[Collected data]

----

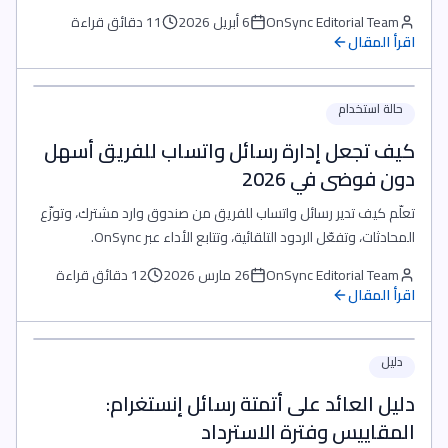
ويتابع المحادثات عبر واتساب والقنوات الاجتماعية من مكان واحد.
OnSync Editorial Team
6 أبريل 2026
11 دقائق قراءة
اقرأ المقال
حالة استخدام
كيف تجعل إدارة رسائل واتساب للفريق أسهل
دون فوضى في 2026
تعلّم كيف تدير رسائل واتساب للفريق من صندوق وارد مشترك، وتوزّع
المحادثات، وتفعّل الردود التلقائية، وتتابع الأداء عبر OnSync.
OnSync Editorial Team
26 مارس 2026
12 دقائق قراءة
اقرأ المقال
دليل
دليل العائد على أتمتة رسائل إنستغرام:
المقاييس وفترة الاسترداد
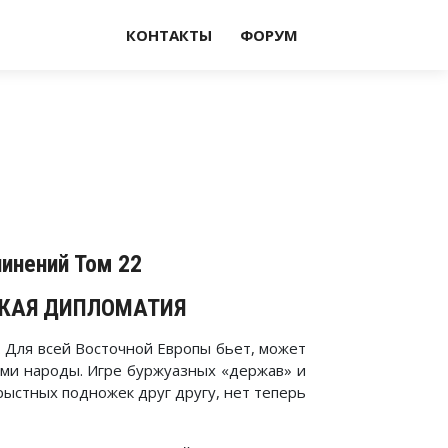
КОНТАКТЫ
ФОРУМ
чинений Том 22
СКАЯ ДИПЛОМАТИЯ
. Для всей Восточной Европы бьет, может
сами народы. Игре буржуазных «держав» и
рыстных подножек друг другу, нет теперь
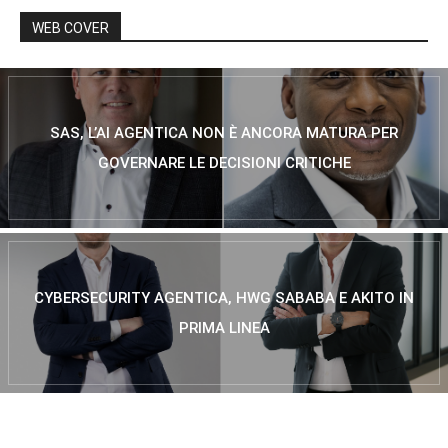
WEB COVER
SAS, L’AI AGENTICA NON È ANCORA MATURA PER
GOVERNARE LE DECISIONI CRITICHE
CYBERSECURITY AGENTICA, HWG SABABA E AKITO IN
PRIMA LINEA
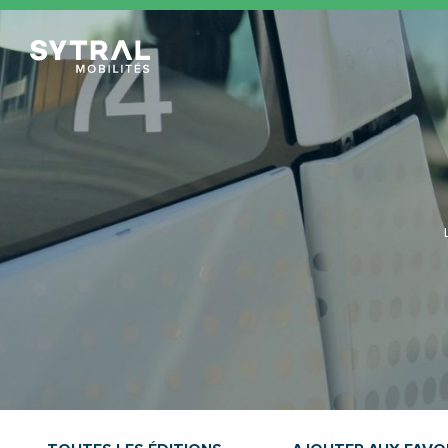
TCL Sytral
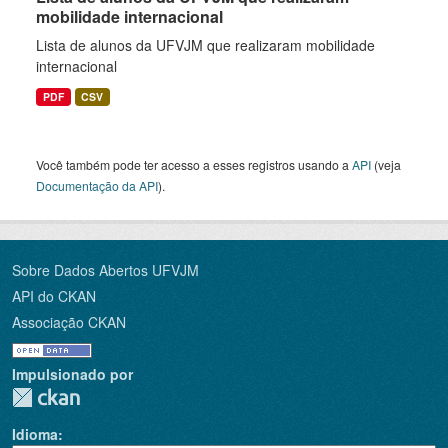
mobilidade internacional
Lista de alunos da UFVJM que realizaram mobilidade
internacional
PDF
CSV
Você também pode ter acesso a esses registros usando a
API
(veja
Documentação da API
).
Sobre Dados Abertos UFVJM
API do CKAN
Associação CKAN
Impulsionado por
Idioma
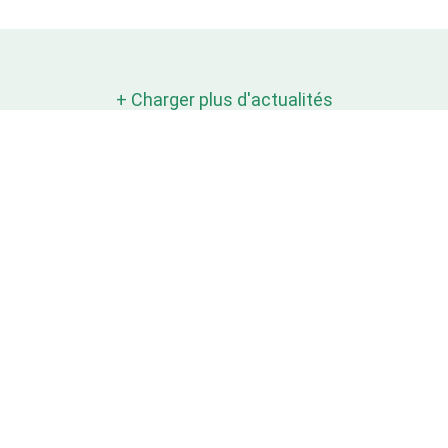
+ Charger plus d'actualités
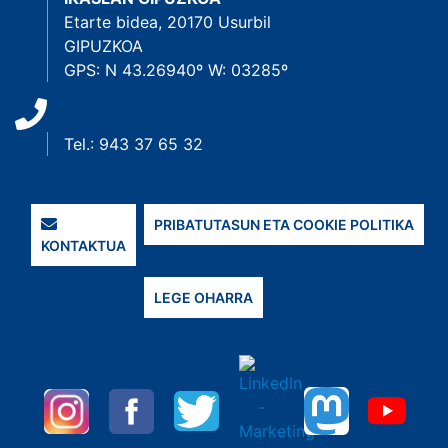
Etarte bidea, 20170 Usurbil
GIPUZKOA
GPS: N 43.26940º W: 03285º
Tel.: 943 37 65 32
PRIBATUTASUN ETA COOKIE POLITIKA
KONTAKTUA
LEGE OHARRA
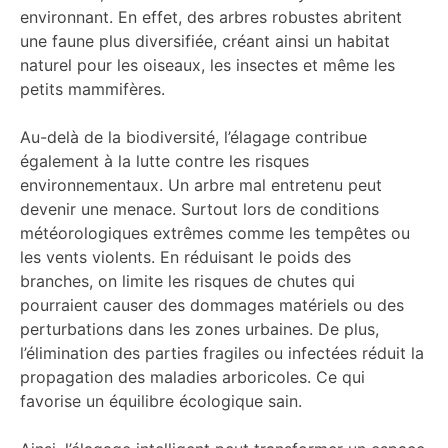
environnant. En effet, des arbres robustes abritent
une faune plus diversifiée, créant ainsi un habitat
naturel pour les oiseaux, les insectes et même les
petits mammifères.
Au-delà de la biodiversité, l’élagage contribue
également à la lutte contre les risques
environnementaux. Un arbre mal entretenu peut
devenir une menace. Surtout lors de conditions
météorologiques extrêmes comme les tempêtes ou
les vents violents. En réduisant le poids des
branches, on limite les risques de chutes qui
pourraient causer des dommages matériels ou des
perturbations dans les zones urbaines. De plus,
l’élimination des parties fragiles ou infectées réduit la
propagation des maladies arboricoles. Ce qui
favorise un équilibre écologique sain.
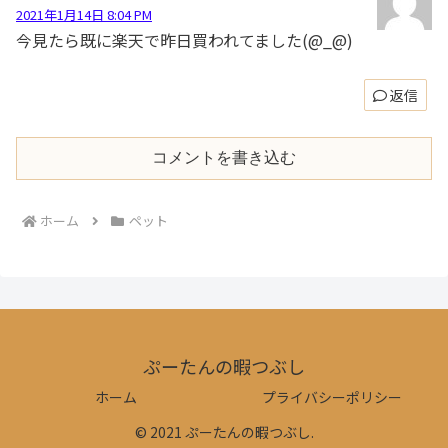
2021年1月14日 8:04 PM
今見たら既に楽天で昨日買われてました(@_@)
返信
コメントを書き込む
ホーム
ペット
ぷーたんの暇つぶし
ホーム
プライバシーポリシー
© 2021 ぷーたんの暇つぶし.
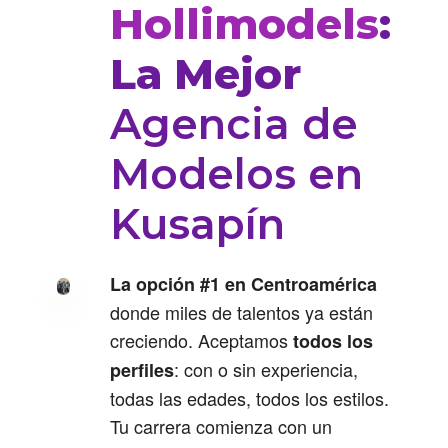
Hollimodels
:
La Mejor
Agencia de
Modelos en
Kusapín
La opción #1 en Centroamérica
donde miles de talentos ya están
creciendo. Aceptamos
todos los
: con o sin experiencia,
perfiles
todas las edades, todos los estilos.
Tu carrera comienza con un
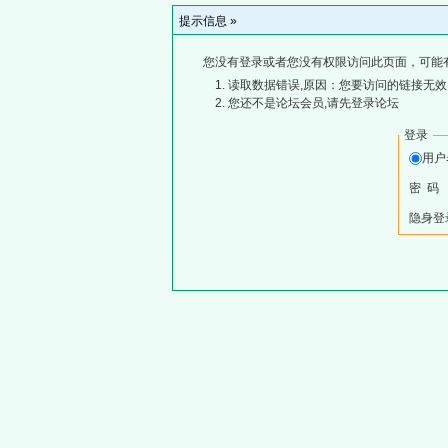
提示信息 »
您没有登录或者您没有权限访问此页面，可能
读取数据错误,原因：您要访问的链接无效,
您还不是论坛会员,请先登录论坛
登录
用
密 码
隐身登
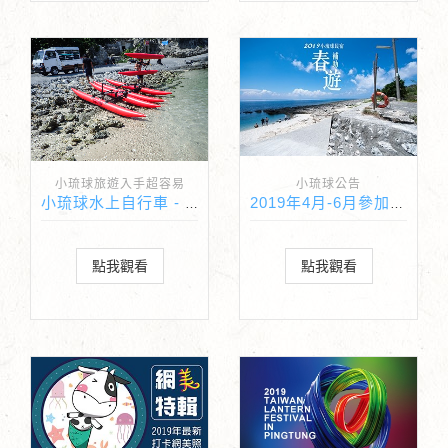
小琉球旅遊入手超容易
小琉球公告
小琉球水上自行車 - 小琉球海上新活動
2019年4月-6月參加春遊補助民宿名單
點我觀看
點我觀看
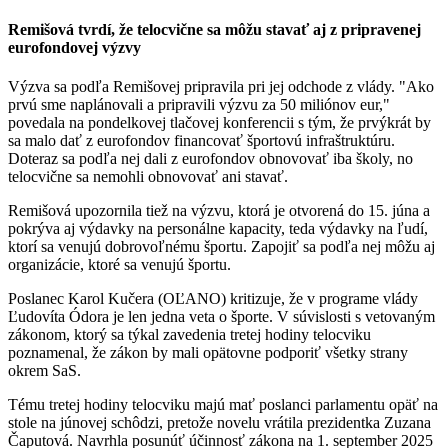
Remišová tvrdí, že telocvične sa môžu stavať aj z pripravenej
eurofondovej výzvy
Výzva sa podľa Remišovej pripravila pri jej odchode z vlády. "Ako
prvú sme naplánovali a pripravili výzvu za 50 miliónov eur,"
povedala na pondelkovej tlačovej konferencii s tým, že prvýkrát by
sa malo dať z eurofondov financovať športovú infraštruktúru.
Doteraz sa podľa nej dali z eurofondov obnovovať iba školy, no
telocvične sa nemohli obnovovať ani stavať.
Remišová upozornila tiež na výzvu, ktorá je otvorená do 15. júna a
pokrýva aj výdavky na personálne kapacity, teda výdavky na ľudí,
ktorí sa venujú dobrovoľnému športu. Zapojiť sa podľa nej môžu aj
organizácie, ktoré sa venujú športu.
Poslanec Karol Kučera (OĽANO) kritizuje, že v programe vlády
Ľudovíta Ódora je len jedna veta o športe. V súvislosti s vetovaným
zákonom, ktorý sa týkal zavedenia tretej hodiny telocviku
poznamenal, že zákon by mali opätovne podporiť všetky strany
okrem SaS.
Tému tretej hodiny telocviku majú mať poslanci parlamentu opäť na
stole na júnovej schôdzi, pretože novelu vrátila prezidentka Zuzana
Čaputová. Navrhla posunúť účinnosť zákona na 1. september 2025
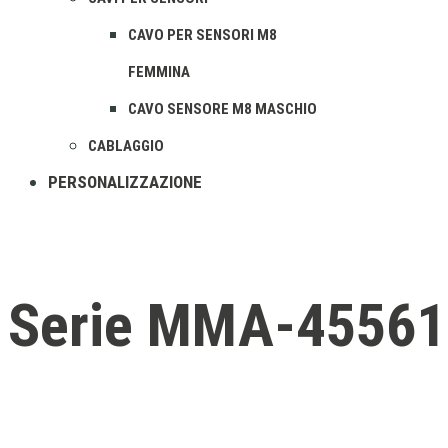
CAVO PER SENSORI M8
FEMMINA
CAVO SENSORE M8 MASCHIO
CABLAGGIO
PERSONALIZZAZIONE
Serie MMA-4556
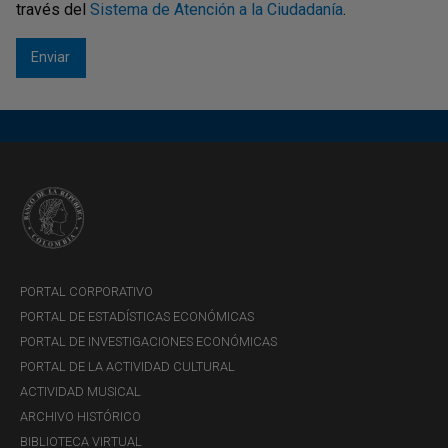
través del
Sistema de Atención a la Ciudadanía
.
PORTAL CORPORATIVO
PORTAL DE ESTADÍSTICAS ECONÓMICAS
PORTAL DE INVESTIGACIONES ECONÓMICAS
PORTAL DE LA ACTIVIDAD CULTURAL
ACTIVIDAD MUSICAL
ARCHIVO HISTÓRICO
BIBLIOTECA VIRTUAL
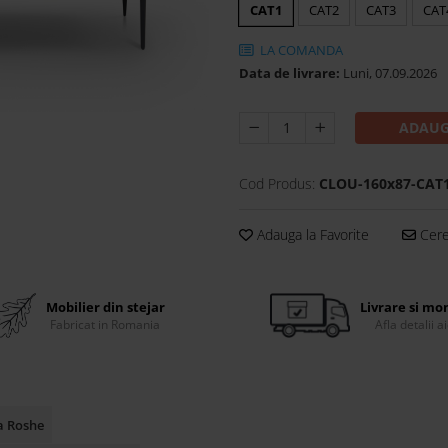
CAT1
CAT2
CAT3
CAT
LA COMANDA
Data de livrare:
Luni, 07.09.2026
ADAUG
Cod Produs:
CLOU-160x87-CAT
Adauga la Favorite
Cere 
Mobilier din stejar
Livrare si mo
Fabricat in Romania
Afla detalii ai
a Roshe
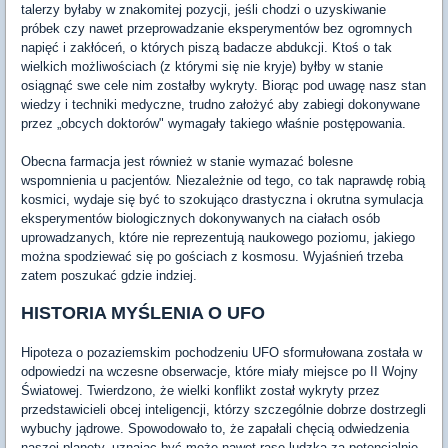
talerzy byłaby w znakomitej pozycji, jeśli chodzi o uzyskiwanie
próbek czy nawet przeprowadzanie eksperymentów bez ogromnych
napięć i zakłóceń, o których piszą badacze abdukcji. Ktoś o tak
wielkich możliwościach (z którymi się nie kryje) byłby w stanie
osiągnąć swe cele nim zostałby wykryty. Biorąc pod uwagę nasz stan
wiedzy i techniki medyczne, trudno założyć aby zabiegi dokonywane
przez „obcych doktorów" wymagały takiego właśnie postępowania.
Obecna farmacja jest również w stanie wymazać bolesne
wspomnienia u pacjentów. Niezależnie od tego, co tak naprawdę robią
kosmici, wydaje się być to szokująco drastyczna i okrutna symulacja
eksperymentów biologicznych dokonywanych na ciałach osób
uprowadzanych, które nie reprezentują naukowego poziomu, jakiego
można spodziewać się po gościach z kosmosu. Wyjaśnień trzeba
zatem poszukać gdzie indziej.
HISTORIA MYŚLENIA O UFO
Hipoteza o pozaziemskim pochodzeniu UFO sformułowana została w
odpowiedzi na wczesne obserwacje, które miały miejsce po II Wojny
Światowej. Twierdzono, że wielki konflikt został wykryty przez
przedstawicieli obcej inteligencji, którzy szczególnie dobrze dostrzegli
wybuchy jądrowe. Spowodowało to, że zapałali chęcią odwiedzenia
naszej planety, uznając być może nawet rasę ludzką za potencjalnie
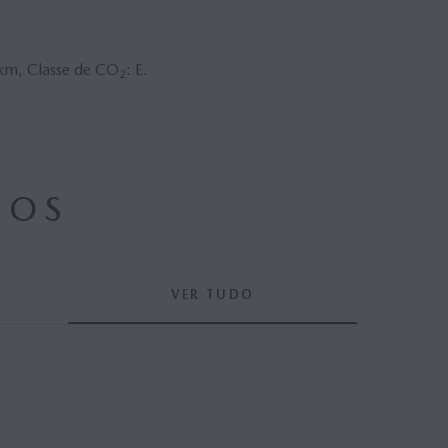
km, Classe de CO
: E.
2
DOS
VER TUDO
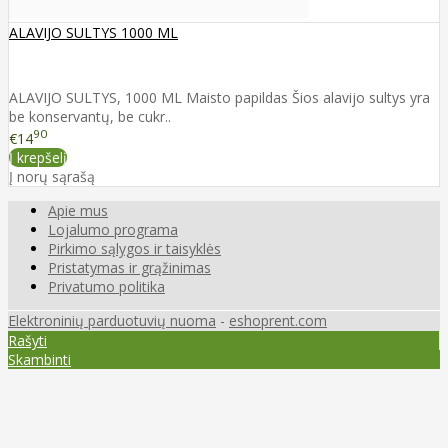
ALAVIJO SULTYS 1000 ML
ALAVIJO SULTYS, 1000 ML Maisto papildas Šios alavijo sultys yra
be konservantų, be cukr..
90
€14
Į krepšelį
Į norų sąrašą
Apie mus
Lojalumo programa
Pirkimo sąlygos ir taisyklės
Pristatymas ir grąžinimas
Privatumo politika
Elektroninių parduotuvių nuoma
-
eshoprent.com
Rašyti
Skambinti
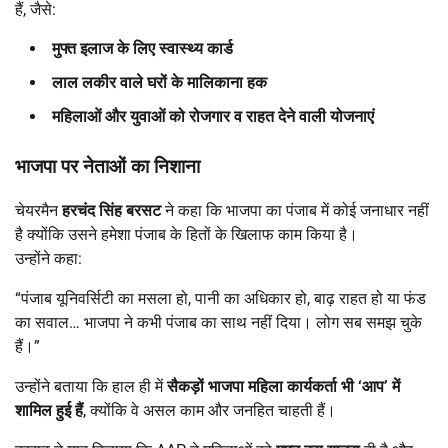
हैं, जैसे:
मुफ्त इलाज के लिए स्वास्थ्य कार्ड
लाल लकीर वाले घरों के मालिकाना हक
महिलाओं और युवाओं को रोजगार व राहत देने वाली योजनाएं
भाजपा पर नेताओं का निशाना
चेयरमैन
हरचंद सिंह बरसट
ने कहा कि भाजपा का पंजाब में कोई जनाधार नहीं
है क्योंकि उसने हमेशा पंजाब के हितों के खिलाफ काम किया है।
उन्होंने कहा:
“पंजाब यूनिवर्सिटी का मसला हो, पानी का अधिकार हो, बाढ़ राहत हो या फंड
का सवाल… भाजपा ने कभी पंजाब का साथ नहीं दिया। लोग सब समझ चुके
हैं।”
उन्होंने बताया कि हाल ही में
सैकड़ों भाजपा महिला कार्यकर्ता भी ‘
आप’
में
शामिल हुई हैं
, क्योंकि वे असल काम और जनहित चाहती हैं।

----

_What the task asks_. Convert the listing into a JSON list of strings with one string per line, skipping blank lines and omitting the pictures. Start at the line containing "km, Classe de CO" and continue through the final line of the listing.

_Exercise result_.
[
  "km, Classe de CO",
  ": E.",
  "2",
  "DOS",
  "VER TUDO",
  "ALAVIJO SULTYS 1000 ML",
  "ALAVIJO SULTYS, 1000 ML Maisto papildas Šios alavijo sultys yra",
  "be konservantų, be cukr..",
  "90",
  "€14",
  "Į krepšelį",
  "Į norų sąrašą",
  "Apie mus",
  "Lojalumo programa",
  "Pirkimo sąlygos ir taisyklės",
  "Pristatymas ir grąžinimas",
  "Privatumo politika",
  "Elektroninių parduotuvių nuoma",
  "-",
  "eshoprent.com",
  "Rašyti",
  "Skambinti",
  "हैं, जैसे:",
  "मुफ्त इलाज के लिए स्वास्थ्य कार्ड",
  "लाल लकीर वाले घरों के मालिकाना हक",
  "महिलाओं और युवाओं को रोजगार व राहत देने वाली योजनाएं",
  "भाजपा पर नेताओं का निशाना",
  "चेयरमैन",
  "हरचंद सिंह बरसट",
  "ने कहा कि भाजपा का पंजाब में कोई जनाधार नहीं",
  "है क्योंकि उसने हमेशा पंजाब के हितों के खिलाफ काम किया है।",
  "उन्होंने कहा:",
  "“पंजाब यूनिवर्सिटी का मसला हो, पानी का अधिकार हो, बाढ़ राहत हो या फंड",
  "का सवाल… भाजपा ने कभी पंजाब का साथ नहीं दिया। लोग सब समझ चुके",
  "हैं।”",
  "उन्होंने बताया कि हाल ही में",
  "सैकड़ों भाजपा महिला कार्यकर्ता भी ‘",
  "आप’",
  "में",
  "शामिल हुई हैं",
  ", क्योंकि वे असल काम और जनहित चाहती हैं।"
]